Submitted to: Meeting Abstract
Publication Type: Abstract Only
Publication Acceptance Date: 11/1/2005
Publication Date: 1/14/2006
Citation: Lunney, J.K., Petry, D., Boyd, P., Kuhar, D.J., Blankenship, E., Johnson, R. 2006. Differential Immune Gene And Protein Expression In Pigs With High And Low Responses To Porcine Reproductive And Respiratory Syndrome Virus (PRRSv) Infection. International Plant and Animal Genome XIV Conference. p.584. Available: http://www.intl-pag.org/14/abstracts/PAG14_P584.html
Technical Abstract: Duroc/Hampshire crossbred pigs (100) and NE Index line pigs (100) were infected with PRRSv and evaluated for immune factors that potentially control resistance/susceptibility to infection.
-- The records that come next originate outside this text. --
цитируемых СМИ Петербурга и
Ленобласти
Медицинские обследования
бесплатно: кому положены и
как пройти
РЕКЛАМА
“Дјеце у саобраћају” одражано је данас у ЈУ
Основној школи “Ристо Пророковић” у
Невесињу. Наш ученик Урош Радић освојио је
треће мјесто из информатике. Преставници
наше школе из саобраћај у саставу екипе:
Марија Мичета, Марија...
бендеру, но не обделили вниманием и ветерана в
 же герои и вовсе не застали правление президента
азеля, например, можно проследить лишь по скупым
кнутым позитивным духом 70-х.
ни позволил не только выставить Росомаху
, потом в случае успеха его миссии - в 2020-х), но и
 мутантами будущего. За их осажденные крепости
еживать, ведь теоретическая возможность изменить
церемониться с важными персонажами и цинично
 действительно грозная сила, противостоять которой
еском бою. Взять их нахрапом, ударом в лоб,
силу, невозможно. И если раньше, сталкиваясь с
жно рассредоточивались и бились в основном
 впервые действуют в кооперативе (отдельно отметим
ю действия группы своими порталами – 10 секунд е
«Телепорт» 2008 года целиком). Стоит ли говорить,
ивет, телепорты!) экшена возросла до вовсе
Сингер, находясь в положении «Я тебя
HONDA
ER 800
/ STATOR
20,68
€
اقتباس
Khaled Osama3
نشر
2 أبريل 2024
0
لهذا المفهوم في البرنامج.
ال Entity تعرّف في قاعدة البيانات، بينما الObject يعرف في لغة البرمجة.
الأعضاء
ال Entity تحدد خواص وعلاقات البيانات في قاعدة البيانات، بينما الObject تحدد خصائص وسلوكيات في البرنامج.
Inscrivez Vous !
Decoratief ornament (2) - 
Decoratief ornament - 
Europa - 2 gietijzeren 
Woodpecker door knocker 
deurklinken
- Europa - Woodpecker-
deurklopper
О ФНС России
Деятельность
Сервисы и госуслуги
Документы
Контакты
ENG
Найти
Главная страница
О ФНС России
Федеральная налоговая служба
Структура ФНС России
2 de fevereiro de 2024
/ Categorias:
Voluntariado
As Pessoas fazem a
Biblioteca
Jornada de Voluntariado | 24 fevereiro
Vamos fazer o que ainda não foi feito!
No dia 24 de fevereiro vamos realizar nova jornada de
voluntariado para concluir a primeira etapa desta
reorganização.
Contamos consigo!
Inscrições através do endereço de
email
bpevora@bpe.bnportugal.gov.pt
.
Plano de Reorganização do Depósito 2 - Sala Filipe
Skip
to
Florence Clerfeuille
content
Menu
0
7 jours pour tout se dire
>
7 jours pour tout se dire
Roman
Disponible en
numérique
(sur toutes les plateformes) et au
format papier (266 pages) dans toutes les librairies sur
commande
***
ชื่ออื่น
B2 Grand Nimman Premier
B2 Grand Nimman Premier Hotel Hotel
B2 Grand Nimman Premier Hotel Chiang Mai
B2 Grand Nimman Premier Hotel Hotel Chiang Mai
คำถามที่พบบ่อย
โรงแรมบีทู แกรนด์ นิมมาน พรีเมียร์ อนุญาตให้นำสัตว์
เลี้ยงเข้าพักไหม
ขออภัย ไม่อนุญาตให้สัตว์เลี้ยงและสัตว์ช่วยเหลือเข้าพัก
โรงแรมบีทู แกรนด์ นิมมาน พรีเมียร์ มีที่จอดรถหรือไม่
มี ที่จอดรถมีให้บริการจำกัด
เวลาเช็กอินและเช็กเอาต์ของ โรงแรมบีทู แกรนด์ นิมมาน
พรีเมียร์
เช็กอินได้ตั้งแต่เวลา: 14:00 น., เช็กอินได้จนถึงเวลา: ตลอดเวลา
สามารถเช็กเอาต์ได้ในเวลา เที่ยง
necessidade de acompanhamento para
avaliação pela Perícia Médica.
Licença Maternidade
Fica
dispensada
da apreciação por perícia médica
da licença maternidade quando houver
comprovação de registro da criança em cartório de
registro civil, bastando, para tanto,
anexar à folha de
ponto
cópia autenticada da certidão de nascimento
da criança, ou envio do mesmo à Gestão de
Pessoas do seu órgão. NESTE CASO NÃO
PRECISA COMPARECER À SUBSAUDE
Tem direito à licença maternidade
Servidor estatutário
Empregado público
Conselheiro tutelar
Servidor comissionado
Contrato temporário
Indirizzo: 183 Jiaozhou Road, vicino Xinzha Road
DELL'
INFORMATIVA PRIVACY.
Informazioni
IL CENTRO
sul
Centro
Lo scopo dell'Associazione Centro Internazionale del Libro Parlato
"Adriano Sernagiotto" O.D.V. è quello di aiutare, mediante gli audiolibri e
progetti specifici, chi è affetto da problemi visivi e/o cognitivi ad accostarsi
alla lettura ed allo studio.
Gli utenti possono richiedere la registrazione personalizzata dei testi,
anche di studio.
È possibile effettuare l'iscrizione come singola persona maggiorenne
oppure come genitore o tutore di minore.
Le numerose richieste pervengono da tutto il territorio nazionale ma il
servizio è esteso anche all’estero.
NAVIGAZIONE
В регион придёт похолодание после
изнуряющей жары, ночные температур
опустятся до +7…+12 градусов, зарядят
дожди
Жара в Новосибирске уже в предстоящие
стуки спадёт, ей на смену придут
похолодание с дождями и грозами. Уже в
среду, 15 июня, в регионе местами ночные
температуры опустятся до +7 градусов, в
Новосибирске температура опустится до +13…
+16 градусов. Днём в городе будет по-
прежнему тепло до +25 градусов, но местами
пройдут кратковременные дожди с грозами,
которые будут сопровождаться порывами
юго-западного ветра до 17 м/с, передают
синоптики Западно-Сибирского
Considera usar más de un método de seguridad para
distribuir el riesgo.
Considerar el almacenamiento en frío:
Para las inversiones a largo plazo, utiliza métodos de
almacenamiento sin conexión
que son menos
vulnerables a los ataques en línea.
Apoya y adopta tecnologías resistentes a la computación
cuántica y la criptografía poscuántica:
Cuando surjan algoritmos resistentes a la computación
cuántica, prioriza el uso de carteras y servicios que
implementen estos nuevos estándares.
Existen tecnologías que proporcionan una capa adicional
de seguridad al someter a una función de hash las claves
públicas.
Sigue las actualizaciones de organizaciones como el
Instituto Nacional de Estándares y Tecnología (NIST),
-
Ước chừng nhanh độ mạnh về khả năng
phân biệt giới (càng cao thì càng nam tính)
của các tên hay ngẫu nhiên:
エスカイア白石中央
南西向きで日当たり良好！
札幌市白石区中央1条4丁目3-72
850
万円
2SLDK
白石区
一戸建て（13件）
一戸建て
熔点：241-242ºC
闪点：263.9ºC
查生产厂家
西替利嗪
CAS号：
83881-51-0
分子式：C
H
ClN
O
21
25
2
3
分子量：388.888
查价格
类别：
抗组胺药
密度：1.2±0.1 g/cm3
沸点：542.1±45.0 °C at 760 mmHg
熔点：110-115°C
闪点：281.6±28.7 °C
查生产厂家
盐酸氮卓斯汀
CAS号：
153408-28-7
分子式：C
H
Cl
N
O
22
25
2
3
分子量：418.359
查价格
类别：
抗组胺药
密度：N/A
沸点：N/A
Controls (100/line) were uninfected littermates to each infected pig. Viremia (V), weight change (WT'), and rectal temperature at 0, 4, 7, and 14 days post-infection (dpi) were recorded. Lung, bronchial lymph node (BLN), and blood were collected at necropsy (14dpi). Line differences, and line by treatment interactions across days, indicated genetic variation in responses to PRRSv (Petry, J Anim Sci. 83: 1494, 2005). Principal component analyses were used to rank pigs for phenotypic response to PRRSv. Pigs classed as low (L) responders had high WT', low V, and few lung lesions; high (H) responders had low WT', high V, and many lesions. RNA from frozen lung and BLN tissue of the 7 highest and lowest responders per line, and from each of their littermates, were extracted. cDNA expression of 12 specific innate and Th1 immune markers was evaluated in a 2*2*2 factorial treatment design. Significant under-expression for certain immune genes of 14 dpi L pigs, relative to controls, was detected in lung and BLN, particularly in the NE Index line. Serum levels of immune cytokines affirmed the lung differences. High pre-infection serum levels of interleukin-8, was significantly associated with PRRSV resistant, L pigs. Following infection, low expression of interferon-gamma in cDNA and serum was also correlated with resistance. These data are critical for genetic association studies to fine map candidate genes and determine causative alleles.